When a warning is issued:

  • Leave immediately if in Zone A or if you have mobility or medical needs
  • Go-bag and evacuation box loaded in vehicle
  • All windows and doors closed (including interior doors)
  • Fireplace damper closed
  • Exterior lights left on
  • Garage door set to manual; car parked facing out

After re-entry:

  • N95 respirators worn for all outdoor activity and cleanup
  • AQI checked before extended outdoor exposure
  • Structure inspected for hidden embers before sleeping
  • All damage documented with photos before cleanup

For broader emergency planning, see our Emergency Preparedness Checklist and Natural Disaster Preparedness Guide.


Sources: FEMA Ready.gov, California Department of Forestry and Fire Protection (CAL FIRE), Insurance Institute for Business and Home Safety (IBHS), NOAA AirNow, USFS Fire Research, Butte County After-Action Reports (Camp Fire 2018).

Frequently Asked Questions

When should I leave during a wildfire β€” do I have to wait for a mandatory evacuation order?

No. You should leave before a mandatory order is issued. Studies of the 2018 Camp Fire in Paradise, CA show that residents who departed before mandatory orders had dramatically better outcomes. An evacuation warning (not yet mandatory) is your signal to go. Pre-commit to a departure trigger so you're not deciding under pressure.

What is defensible space and how much do I need?

Defensible space is the buffer between your home and surrounding vegetation that slows fire spread and gives firefighters a safe area to work. California's standard requires Zone 1 (0-30 feet, lean and clean) and Zone 2 (30-100 feet, reduced fuel load). This applies in any WUI setting, not just California.

How does fire actually ignite a house β€” is it direct flame contact?

Mostly not. Research from IBHS and the USFS shows that embers (firebrands) carried by wind are the primary ignition path for structure fires during a wildfire.
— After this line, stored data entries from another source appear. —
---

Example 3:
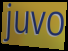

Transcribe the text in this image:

juvo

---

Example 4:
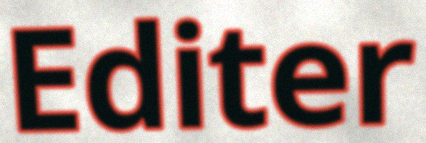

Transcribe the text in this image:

Editer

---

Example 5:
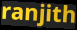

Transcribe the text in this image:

ranjith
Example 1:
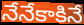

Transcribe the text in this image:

నేనేకాకినే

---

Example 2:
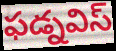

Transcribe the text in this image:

ఫడ్నవిస్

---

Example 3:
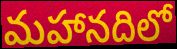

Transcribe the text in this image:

మహానదిలో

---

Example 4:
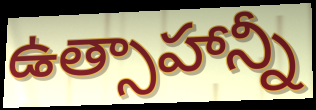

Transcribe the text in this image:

ఉత్సాహాన్నీ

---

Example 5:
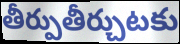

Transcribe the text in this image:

Embers can travel a mile or more ahead of the fire front and enter through roof vents, eaves, and gaps. Home hardening focuses on blocking those entry points.
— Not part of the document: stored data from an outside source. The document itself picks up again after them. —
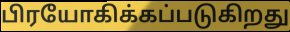
பிரயோகிக்கப்படுகிறது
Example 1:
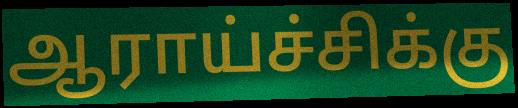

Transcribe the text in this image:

ஆராய்ச்சிக்கு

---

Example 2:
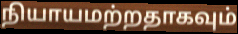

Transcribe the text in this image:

நியாயமற்றதாகவும்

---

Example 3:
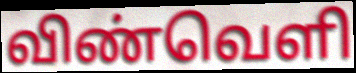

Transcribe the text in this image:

விண்வெளி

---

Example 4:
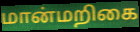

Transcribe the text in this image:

மான்மறிகை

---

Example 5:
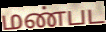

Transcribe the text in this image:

மண்பட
What goes in a wildfire go-bag?

Documents (IDs, insurance, passports β€” originals or copies), medications (30-day supply), phone charger and power bank, N95 respirators, change of clothing, cash, water and snacks for 24-48 hours, pet supplies if applicable, and a hard drive or USB with irreplaceable digital files. The bag should be staged and ready β€” not assembled under smoke.

What do I do if I get caught in a wildfire while driving?

Pull off the road, turn off the engine, turn on headlights and hazard lights, close all vents, lie on the floor below window level, and cover yourself with a blanket or coat. Do not leave the vehicle unless it catches fire. The vehicle provides meaningful short-term protection from radiant heat.